If you mixed it up in a heatproof container, put it in the microwave and heat it through until it's bubbling to kill off any bacteria. Watch it so that doesn't bubble over.
You can transfer it to a pan and heat it through that way too.
You can leave the ginger in the syrup, or take it out. If you are taking it out, it's easier to do so when the syrup is hot and not so sticky.
The amount of juice that comes out depends on the ginger, but if you use the amounts indicated in this recipe you should end up with a light syrup which won't solidify easily even when refrigerated and is easy to use.
If you prefer a thick syrup, reduce the amount of ginger, or reduce the syrup a little by heating it. The syrup in the top photo uses a bit less ginger.

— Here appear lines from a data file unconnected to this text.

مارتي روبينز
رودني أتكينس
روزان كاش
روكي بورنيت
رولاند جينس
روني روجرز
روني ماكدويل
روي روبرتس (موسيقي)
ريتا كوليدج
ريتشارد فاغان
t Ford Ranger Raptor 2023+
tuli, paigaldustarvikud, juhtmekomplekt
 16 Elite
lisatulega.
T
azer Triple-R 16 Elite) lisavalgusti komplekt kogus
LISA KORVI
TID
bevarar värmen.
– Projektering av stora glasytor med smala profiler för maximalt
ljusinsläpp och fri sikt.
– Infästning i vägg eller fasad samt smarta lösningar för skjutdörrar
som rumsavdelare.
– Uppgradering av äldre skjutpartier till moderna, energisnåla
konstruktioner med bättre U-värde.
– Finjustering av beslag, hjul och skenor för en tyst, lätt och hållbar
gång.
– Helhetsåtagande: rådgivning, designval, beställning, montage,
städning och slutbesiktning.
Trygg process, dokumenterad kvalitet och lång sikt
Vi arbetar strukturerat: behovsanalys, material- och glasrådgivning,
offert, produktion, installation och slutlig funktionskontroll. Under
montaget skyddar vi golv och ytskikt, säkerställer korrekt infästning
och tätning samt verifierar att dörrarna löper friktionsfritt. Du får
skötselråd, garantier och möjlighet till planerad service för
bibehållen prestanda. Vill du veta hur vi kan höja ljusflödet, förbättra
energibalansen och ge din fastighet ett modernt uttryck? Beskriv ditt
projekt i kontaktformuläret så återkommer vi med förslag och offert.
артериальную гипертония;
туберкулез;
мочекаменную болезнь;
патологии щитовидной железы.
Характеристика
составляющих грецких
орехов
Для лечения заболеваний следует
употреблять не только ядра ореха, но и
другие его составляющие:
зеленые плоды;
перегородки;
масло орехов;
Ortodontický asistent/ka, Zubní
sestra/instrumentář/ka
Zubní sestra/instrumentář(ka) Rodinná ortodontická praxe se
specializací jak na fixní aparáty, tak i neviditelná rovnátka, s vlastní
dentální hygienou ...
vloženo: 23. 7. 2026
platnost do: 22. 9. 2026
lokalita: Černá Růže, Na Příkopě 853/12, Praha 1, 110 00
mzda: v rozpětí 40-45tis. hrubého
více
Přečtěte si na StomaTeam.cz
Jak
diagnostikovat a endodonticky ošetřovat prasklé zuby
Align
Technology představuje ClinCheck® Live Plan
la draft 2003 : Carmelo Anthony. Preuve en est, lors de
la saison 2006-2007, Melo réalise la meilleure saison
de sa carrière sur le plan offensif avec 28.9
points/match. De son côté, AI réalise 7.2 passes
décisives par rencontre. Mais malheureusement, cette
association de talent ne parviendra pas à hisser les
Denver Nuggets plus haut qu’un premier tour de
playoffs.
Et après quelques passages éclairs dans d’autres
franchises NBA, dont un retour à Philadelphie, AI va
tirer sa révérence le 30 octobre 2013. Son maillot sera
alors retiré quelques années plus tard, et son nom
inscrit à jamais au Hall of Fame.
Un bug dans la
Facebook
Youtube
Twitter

Easy version: Use whatever amount of ginger you like, and enough brown sugar to bury the ginger. You can make it in the same way as above. (It's easy, but less likely to re-crystallize.)
The flavor will change depending on the ratio of ginger to brown sugar. You can use the ratio you like, but if there's too much brown sugar it is more likely to crystallize.
So that’s going to wrap it up for this exceptional food brown sugar and ginger syrup recipe. Thank you very much for reading. I’m sure you will make this at home. There is gonna be interesting food at home recipes coming up. Don’t forget to save this page in your browser, and share it to your loved ones, friends and colleague. Thank you for reading. Go on get cooking!